Dr. Gideon Hirschfield vom Toronto Centre for Liver Disease am Toronto General Hospital und Kollegen untersuchten Seladelpar, einen weiteren PPAR-Agonisten (3). Sie nahmen 193 Patienten mit PBC in ihre randomisierte Studie auf. Die Betroffenen hatten entweder nicht auf Ursodeoxycholsäure angesprochen oder inakzeptable Nebenwirkungen entwickelt. Sie erhielten nach dem Zufallsprinzip (im Verhältnis 2:1) Seladelpar einmal täglich oder Placebo, wobei die meisten weiterhin Ursodeoxycholsäure einnahmen.

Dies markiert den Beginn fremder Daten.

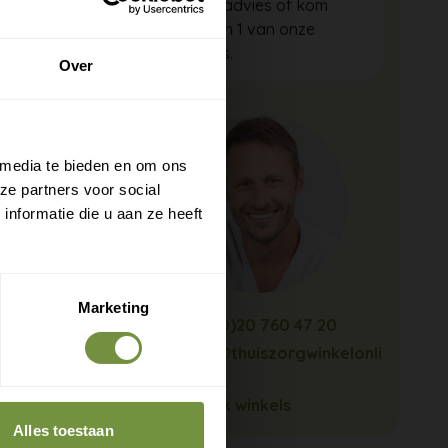
gratis advies of kom
langs in 1 van onze
winkels.
Over
 media te bieden en om ons
ze partners voor social
nformatie die u aan ze heeft
Marketing
+31 (0)20 760 47 20
info@thuiszorgwinkelonli
ne.nl
Bekijk winkels
Alles toestaan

Nach zwölf Monaten war in der aktiv behandelten Gruppe die zu Beginn erhöhte Konzentration der AP bei signifikant mehr Patienten um mindestens 15 Prozent gesunken und betrug maximal das 1,67-Fache der oberen Norm, während das Bilirubin im Normbereich lag (61,7 vs. 20 %). Bei einem Viertel der Patienten unter Seladelpar hatte sich der AP-Wert sogar normalisiert, in der Placebo-Gruppe war das bei keinem Teilnehmer der Fall.

Seladelpar minderte zudem einen zuvor bestehenden mässigen bis schweren Juckreiz stärker als das Placebo. Nebenwirkungen traten in beiden Gruppen ähnlich häufig auf.

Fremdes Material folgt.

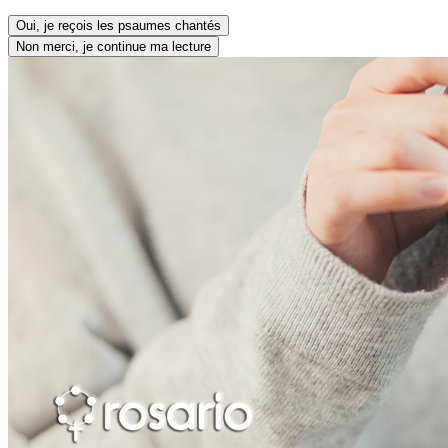
Oui, je reçois les psaumes chantés
Non merci, je continue ma lecture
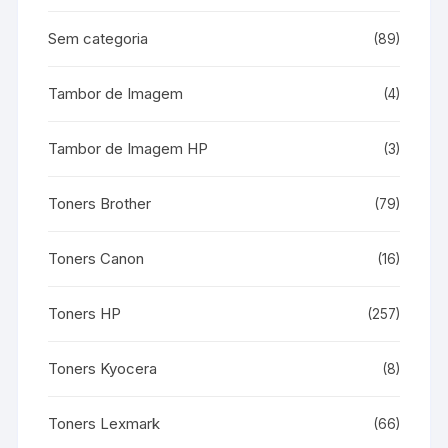
Sem categoria
(89)
Tambor de Imagem
(4)
Tambor de Imagem HP
(3)
Toners Brother
(79)
Toners Canon
(16)
Toners HP
(257)
Toners Kyocera
(8)
Toners Lexmark
(66)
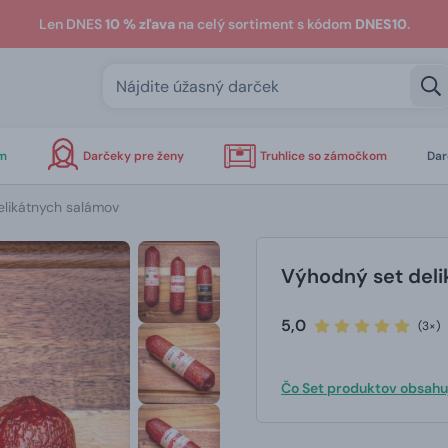
Len DNES
10 % zľava
na celý sortiment s kódom
DNES10
.
om
Darčeky pre ženy
Truhlice so zámočkom
Dar
likátnych salámov
Výhodný set deli
5,0
(3×)
Čo Set produktov obsahu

Die beiden Studien verdeutlichen die zentrale Rolle von PPAR-Agonisten in der Zweitlinientherapie der PBC, kommentiert Assis (1). Im Vergleich zu Obeticholsäure können sowohl Elafibranor als auch Seladelpar punkten. Die Ergebnisse zeigen zudem, dass die Verringerung des Pruritus als neues Ziel in der Behandlung der PBC festgeschrieben werden sollte. Der Einsatz von PPAR-Agonisten könnte sowohl zu besseren klinischen Ergebnissen führen als auch die Lebensqualität der Patienten erhöhen, meint der Experte. Bis dahin sei es allerdings noch ein weiter Weg. Offen bleibe zudem, wie man Patienten behandeln könne, die auch auf PPAR-Agonisten nicht ansprechen.

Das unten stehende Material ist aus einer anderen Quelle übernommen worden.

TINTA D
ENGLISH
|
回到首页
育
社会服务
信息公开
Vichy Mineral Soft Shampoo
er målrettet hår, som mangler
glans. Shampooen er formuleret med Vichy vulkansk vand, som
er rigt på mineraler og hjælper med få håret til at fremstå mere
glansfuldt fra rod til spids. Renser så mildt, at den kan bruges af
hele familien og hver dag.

PPAR-Agonisten bei primärer biliärer Cholangitis (PBC)

PPAR sind Rezeptoren am Zellkern, die bei Bindung an einen Liganden die Expression verschiedener Gene in Gang setzen, erklärt Bernd Schnabl vom Department of Medicine der University of California in La Jolla (4). Zu diesen Genen gehören auch solche, die bei chronischen Entzündungsprozessen mitwirken. PPAR-Agonisten besetzen eine oder mehrere Untergruppen dieser Rezeptoren (α, δ und γ sind bisher bekannt) und können die Aktivierung von inflammatorischen Genen unterdrücken. Auch die Produktion von Gallensäuren und teilweise deren Toxizität und Wiederaufnahme in die Leberzellen werden reduziert. Insgesamt halten sie die Cholestase auf und können teilweise sogar die Leberfibrose vermindern.